La prose, normalement, emplit la page, sur sa largeur et dans sa hauteur ; le blanc au contraire est traditionnellement l’apanage du vers qui, par ses retours réguliers à la ligne et ses regroupements en strophes, crée du vide et le vide autour de lui (ainsi que du silence, un rythme particulier, des marges de rêverie…).

Vincent-Munnia, 1996 : 106

Tous les poèmes de Gaspard de la Nuit utilisent ce procédé du blanc typographique[5], que la critique a assez commenté pour qu’il soit inutile d’insister. Mieux vaut remarquer que Bertrand emprunte aussi au vers sa métrique, pour mieux l’adapter aux besoins de la prose. Les strophes de « Harlem » sont par exemple toutes d’une longueur de trois lignes ; elles reprennent ainsi le compte du pied – lequel appartient historiquement au vers – pour le remplacer par un compte plus approprié à la prose : la ligne (Bonenfant, 2002 : 120). À première vue, la répétition de la conjonction « et » à chaque début de strophe rappelle les récurrences anaphoriques qu’on trouve dans nombre de poèmes versifiés. Mais elle appelle aussi le principe de liaison de coordination propre au vers. Du fait qu’il s’écrit sur une seule ligne, le vers implique inévitablement l’idée de « retour ». Un vers n’est pas une unité sémantique et syntaxique isolée ; il se lit toujours dans un rapport de coordination avec les autres vers du poème. Bertrand adapte donc dans son poème un autre de ses procédés : il remplace l’idée de retour par celle de la récurrence anaphorique, plus juste en regard de la nature du matériau d’écriture avec lequel il travaille.

La répétition de « Il s’assied » dans « Le capitaine Lazare », du « Écoute ! – Écoute ! » dans « Ondine » ; la reprise du « ainsi j’ai vu, ainsi je raconte » d’« Un rêve » et le quadruple « Notre-Dame d’Atocha, protégez-nous ! s’écriaient les brunes andalouses, nonchalamment bercées au pas de leurs mules » dans « Les muletiers » ne sont que quelques-unes des nombreuses récurrences anaphoriques présentes dans Gaspard de la Nuit, ce qui permet à Gisèle Vanhèse Cicchetti d’écrire :

Quand le lecteur parcourt ces poèmes en prose qui, dans Gaspard, s’articulent en strophes de longueur presque égale, aux constructions symétriques bien marquées et dans certains cas suivies d’un refrain, il perçoit leur hétérogénéité par rapport à l’esthétique de son temps et, s’il dispose d’une bonne culture littéraire, il la relie à un type de poésie du passé, elle aussi à forme fixe : la ballade.

1979 : 12

Ainsi, la transposition générique propre aux poèmes en prose bertrandiens affecte d’abord la structure des textes, lesquels empruntent des procédés formels au vers et aux genres narratifs brefs pour se constituer comme poèmes en prose. Ces transpositions génériques indiquent de façon exemplaire que le poème en prose est justement cela : un poème en prose, c’est-à-dire un poème qui, partant d’une tradition précise et de ses techniques (celles du vers), se sert plutôt des ressources propres à la prose pour s’élaborer en poème. Alastair Fowler a raison d’écrire que

[...] far from inhibiting the author, genres are a positive support. They offer room, as one might say, for him to write in – a habitation of mediated definiteness ; a proportioned mental space ; a literary matrix by which to order his experience during composition.

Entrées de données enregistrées
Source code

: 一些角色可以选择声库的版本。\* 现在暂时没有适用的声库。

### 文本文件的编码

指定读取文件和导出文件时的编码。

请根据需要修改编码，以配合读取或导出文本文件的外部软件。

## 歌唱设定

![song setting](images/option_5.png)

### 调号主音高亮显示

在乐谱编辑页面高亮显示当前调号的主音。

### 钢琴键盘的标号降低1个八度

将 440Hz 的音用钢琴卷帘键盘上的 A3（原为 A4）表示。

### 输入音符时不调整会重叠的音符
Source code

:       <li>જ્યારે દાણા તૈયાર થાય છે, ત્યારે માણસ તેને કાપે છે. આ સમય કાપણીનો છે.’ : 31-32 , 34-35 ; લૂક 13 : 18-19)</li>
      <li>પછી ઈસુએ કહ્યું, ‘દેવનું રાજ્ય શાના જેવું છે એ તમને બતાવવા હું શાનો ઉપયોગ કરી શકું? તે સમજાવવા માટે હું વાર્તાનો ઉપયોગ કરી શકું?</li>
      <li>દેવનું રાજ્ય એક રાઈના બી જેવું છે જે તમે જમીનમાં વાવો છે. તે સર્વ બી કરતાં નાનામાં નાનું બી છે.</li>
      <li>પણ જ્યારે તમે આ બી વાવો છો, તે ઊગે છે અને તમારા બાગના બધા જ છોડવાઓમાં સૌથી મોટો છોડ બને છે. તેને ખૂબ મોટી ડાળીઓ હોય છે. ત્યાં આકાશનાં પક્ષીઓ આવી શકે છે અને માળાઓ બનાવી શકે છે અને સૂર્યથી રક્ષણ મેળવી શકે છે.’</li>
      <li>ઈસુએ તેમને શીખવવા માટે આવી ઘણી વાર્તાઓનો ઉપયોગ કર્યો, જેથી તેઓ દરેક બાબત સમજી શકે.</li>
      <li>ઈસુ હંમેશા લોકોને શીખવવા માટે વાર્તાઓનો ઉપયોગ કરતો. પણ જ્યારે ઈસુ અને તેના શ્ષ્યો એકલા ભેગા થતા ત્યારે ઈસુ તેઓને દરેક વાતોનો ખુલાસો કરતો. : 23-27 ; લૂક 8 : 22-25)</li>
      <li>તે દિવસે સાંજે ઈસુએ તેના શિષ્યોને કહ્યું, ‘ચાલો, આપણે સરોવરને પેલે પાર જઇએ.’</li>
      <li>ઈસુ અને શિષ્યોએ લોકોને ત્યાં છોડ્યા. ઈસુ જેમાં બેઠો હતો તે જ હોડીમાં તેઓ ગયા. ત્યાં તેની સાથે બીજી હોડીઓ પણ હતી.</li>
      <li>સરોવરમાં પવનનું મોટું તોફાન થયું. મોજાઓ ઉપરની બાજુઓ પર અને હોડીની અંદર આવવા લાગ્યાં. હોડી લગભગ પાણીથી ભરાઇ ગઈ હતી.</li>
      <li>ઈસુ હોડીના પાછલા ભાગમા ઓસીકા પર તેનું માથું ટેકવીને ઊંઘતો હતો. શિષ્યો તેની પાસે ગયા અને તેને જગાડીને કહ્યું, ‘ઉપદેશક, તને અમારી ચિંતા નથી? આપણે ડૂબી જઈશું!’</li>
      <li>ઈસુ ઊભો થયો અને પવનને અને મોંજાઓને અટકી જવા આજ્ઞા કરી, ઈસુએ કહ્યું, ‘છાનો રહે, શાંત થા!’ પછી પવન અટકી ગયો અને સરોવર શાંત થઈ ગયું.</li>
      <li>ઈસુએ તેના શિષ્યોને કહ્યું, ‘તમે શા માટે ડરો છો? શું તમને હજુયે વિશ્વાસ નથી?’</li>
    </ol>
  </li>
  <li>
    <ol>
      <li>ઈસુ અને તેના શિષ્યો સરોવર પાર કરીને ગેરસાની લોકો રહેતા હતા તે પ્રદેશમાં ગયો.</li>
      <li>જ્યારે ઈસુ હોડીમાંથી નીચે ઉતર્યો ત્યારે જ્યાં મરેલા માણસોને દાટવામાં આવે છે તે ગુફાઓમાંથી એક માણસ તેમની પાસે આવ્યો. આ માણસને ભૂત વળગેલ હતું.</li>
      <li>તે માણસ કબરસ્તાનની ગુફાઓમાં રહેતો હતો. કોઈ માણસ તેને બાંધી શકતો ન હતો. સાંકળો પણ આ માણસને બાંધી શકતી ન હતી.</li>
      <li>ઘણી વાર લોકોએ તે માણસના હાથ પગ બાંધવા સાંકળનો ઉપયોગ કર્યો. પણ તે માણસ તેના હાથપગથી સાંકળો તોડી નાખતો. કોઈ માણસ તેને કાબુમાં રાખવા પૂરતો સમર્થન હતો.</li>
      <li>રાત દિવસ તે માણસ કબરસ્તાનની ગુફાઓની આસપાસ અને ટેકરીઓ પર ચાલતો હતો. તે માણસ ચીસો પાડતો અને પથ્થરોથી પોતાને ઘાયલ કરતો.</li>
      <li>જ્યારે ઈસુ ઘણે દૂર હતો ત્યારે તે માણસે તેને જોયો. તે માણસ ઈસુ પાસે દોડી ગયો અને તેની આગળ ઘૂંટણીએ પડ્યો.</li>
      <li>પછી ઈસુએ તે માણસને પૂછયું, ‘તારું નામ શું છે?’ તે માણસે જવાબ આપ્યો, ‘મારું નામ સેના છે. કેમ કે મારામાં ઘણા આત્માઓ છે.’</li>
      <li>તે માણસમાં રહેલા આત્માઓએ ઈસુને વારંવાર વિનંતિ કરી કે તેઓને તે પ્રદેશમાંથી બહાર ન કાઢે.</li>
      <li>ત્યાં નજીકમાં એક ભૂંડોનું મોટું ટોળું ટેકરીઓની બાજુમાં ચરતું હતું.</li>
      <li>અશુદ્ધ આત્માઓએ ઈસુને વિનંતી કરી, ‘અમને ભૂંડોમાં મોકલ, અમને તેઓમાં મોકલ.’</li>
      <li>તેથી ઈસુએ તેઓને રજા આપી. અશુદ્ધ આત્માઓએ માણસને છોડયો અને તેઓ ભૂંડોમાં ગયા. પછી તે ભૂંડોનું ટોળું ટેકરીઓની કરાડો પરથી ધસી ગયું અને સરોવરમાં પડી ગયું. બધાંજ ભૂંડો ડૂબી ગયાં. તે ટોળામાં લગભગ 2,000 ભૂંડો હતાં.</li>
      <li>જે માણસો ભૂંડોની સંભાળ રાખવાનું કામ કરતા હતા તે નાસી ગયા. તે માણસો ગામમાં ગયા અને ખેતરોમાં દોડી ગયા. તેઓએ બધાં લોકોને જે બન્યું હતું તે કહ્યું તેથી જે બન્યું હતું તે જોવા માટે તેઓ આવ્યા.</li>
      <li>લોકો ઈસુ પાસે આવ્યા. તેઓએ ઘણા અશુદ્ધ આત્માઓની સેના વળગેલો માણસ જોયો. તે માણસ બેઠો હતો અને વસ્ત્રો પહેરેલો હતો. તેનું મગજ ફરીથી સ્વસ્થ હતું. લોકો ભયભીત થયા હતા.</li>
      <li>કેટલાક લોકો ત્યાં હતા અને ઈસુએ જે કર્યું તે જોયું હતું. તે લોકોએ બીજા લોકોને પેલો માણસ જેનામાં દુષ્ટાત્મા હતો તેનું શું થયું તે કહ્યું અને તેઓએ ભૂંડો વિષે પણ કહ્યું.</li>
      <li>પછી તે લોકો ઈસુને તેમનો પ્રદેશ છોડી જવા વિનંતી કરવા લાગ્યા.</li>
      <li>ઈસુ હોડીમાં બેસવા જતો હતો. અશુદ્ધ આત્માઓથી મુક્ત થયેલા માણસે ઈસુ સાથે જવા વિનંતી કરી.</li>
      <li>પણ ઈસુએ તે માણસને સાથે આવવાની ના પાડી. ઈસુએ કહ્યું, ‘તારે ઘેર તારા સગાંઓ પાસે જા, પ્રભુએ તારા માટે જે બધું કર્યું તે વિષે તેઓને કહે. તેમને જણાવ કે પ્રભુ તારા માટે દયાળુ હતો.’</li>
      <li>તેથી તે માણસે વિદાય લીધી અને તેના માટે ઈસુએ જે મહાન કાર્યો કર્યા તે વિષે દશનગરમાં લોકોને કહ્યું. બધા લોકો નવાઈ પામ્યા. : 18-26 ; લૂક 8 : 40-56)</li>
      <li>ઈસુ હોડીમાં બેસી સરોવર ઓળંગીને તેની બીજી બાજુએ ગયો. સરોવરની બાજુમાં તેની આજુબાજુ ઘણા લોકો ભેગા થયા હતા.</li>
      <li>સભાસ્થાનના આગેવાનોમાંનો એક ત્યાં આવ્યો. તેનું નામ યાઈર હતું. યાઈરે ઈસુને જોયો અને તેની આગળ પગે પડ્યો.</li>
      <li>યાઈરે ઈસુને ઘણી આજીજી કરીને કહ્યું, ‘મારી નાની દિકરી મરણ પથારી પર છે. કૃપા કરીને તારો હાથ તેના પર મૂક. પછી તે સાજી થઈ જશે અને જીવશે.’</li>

CONSIGNES:
#1 Répondez à ces questions sur le texte consacré à Gaspard de la Nuit :
(a) Combien de lignes compte chaque strophe de « Harlem » ?
(b) Combien de fois revient la phrase « Notre-Dame d'Atocha, protégez-nous ! » dans « Les muletiers » ?
(c) D'après la citation de Gisèle Vanhèse Cicchetti, à quelle forme fixe du passé le lecteur cultivé rattache-t-il ces poèmes ?
#2 Écrivez la suite du texte sur le poème en prose de Bertrand, à partir de sa dernière phrase.

RÉPONSES:
#1
(a) Trois lignes.
(b) Quatre fois.
(c) À la ballade.

#2
1982 : 31

Lorsqu’il s’attache à la composition de Gaspard de la Nuit vers 1828, Aloysius Bertrand a déjà écrit de nombreux vers. Il a donné d’audacieux poèmes, dont des dizains en losange et des études de vers impairs. Il a aussi écrit d’excellents sonnets, dont le fameux « À monsieur Eugène Renduel » (2000 : 522). Bertrand maîtrise bien les techniques du vers ; toutefois, il ne se contente pas de simplement les reprendre dans ses poèmes en prose. Plutôt, il adapte ces techniques au nouveau matériau du poème qu’est la prose. La reprise bertrandienne des techniques du vers n’est pas qu’une répétition ; elle devient véritablement une transposition, du fait même de son adaptation aux besoins du nouveau genre, montrant par là la part active du génie de son auteur[6].

En véritable écrivain qu’il est, Bertrand ne se préoccupe pas des seules techniques scripturaires. Par exemple, la transposition du blanc typographique décrite plus haut n’agit pas sur le seul plan formel des textes, mais aussi sur le plan de leur situation d’énonciation. À propos des deux versions de « La citadelle de Wolgast », Max Milner écrit :

[...] dans la version définitive, ne subsistent plus que quelques détails, séparés par un blanc qui résume mieux que toute parole le tragique de la situation et l’isolement de la citadelle héroïque.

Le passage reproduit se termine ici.